The HP also has a better keyboard, trackpad, and screen than my MacBook which cost substantially more. It came with twice the memory and a hard drive 50% bigger, and it only cost $849 with Vista Ultimate. It even has this lightScribe disc technology which might be useful.
Anyway the point was that the HP had more than just a photo memory card slot.
You can read a whole post on it.
http://viewfromthemountain.typepad.com/applepeels/2007/10/on-the-eve-of-a.html
The HP and Vista with Outlook have turned out to be far better than I expected.
Also I don't find Apple consistent anymore in user interface. The guiding hand that used to be there on user interface seems to be gone.
I have been an Apple customer for over 25 years. I plan to continue to be one, but I am not sure that what I want to buy for a computer the next time will be a Mac. I want a good desktop, but I don't want to pay a lot of money for it, and the current iMac is not for me.
And unfortunately I need to run Windows and found it was cheaper to get it on the hardware than shrink wrapped.
I also use Sony and Nikon products. I wish their software worked better with Apple products.
I considered a Sony Viao but they were too expensive also and no one convinced me that they had better service or support to justify the price difference.
Still this is all short term in the world of one hundred year companies.
Posted by: ocracokewaves | November 16, 2007 at 02:58 PM
Apple may or may not be here in another 100 years but then anyone reading this will most likely not be around to care one way or the other. I'm 55 now and if Apple lasts until I die that's all I care about.
Posted by: John Swift | November 16, 2007 at 08:10 PM
We give a billion dollars a day to the middle east for their oil. All the brains will be in China and India in the next decade at the rate we are going. So if Apple gets bought out by the Arabs and moves to India, it can last 100 years easily.
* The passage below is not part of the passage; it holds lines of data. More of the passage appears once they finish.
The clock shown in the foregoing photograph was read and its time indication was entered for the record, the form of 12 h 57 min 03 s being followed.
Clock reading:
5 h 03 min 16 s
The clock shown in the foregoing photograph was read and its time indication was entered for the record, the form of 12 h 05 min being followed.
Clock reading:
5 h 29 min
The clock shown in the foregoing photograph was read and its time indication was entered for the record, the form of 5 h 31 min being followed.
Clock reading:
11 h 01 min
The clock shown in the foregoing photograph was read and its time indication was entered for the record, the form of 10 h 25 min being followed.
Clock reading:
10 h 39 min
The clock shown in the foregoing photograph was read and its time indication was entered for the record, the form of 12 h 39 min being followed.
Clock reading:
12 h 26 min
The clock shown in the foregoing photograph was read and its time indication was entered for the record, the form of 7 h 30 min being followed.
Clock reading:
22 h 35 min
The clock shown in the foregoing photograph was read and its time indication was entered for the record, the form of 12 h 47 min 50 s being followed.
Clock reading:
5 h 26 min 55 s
If it stays in California, it is doomed.
Posted by: veggiedude | November 17, 2007 at 12:15 AM
I work for large pharma biz that is often one of the most admired places to work. And guess what? They may not be around in another 10 years!
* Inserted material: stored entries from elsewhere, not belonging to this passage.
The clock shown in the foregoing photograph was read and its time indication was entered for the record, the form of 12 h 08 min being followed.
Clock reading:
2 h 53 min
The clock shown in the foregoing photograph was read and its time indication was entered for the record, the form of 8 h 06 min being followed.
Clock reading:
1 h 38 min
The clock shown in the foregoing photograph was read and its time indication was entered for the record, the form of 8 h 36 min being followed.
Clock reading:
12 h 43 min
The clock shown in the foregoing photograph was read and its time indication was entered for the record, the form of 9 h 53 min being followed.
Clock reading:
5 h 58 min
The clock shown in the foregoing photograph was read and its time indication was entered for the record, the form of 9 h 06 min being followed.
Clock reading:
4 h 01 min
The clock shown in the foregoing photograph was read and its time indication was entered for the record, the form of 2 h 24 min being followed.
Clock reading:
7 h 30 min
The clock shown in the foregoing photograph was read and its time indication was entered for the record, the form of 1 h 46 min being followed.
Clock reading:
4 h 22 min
No new products or innovaton or buy-outs ( which is what has fueled our growth for the last 10 years ) and all those places you talked about are pretty much dead in the 25 years forgot 100 years.
Posted by: lrd | November 17, 2007 at 04:42 AM
Apple will probably be around longer than any of us. :)
Posted by: Partners in Grime | November 24, 2007 at 09:23 AM
kboggs I have had a lot of experience with the hp dv series laptop you are speaking of. It's a complete piece of junk. It overheats and the display leaves something to desire.
As for your expeience with outlook. Thunderbird is 1000x better and runs on windows, mac, all flavours of linux.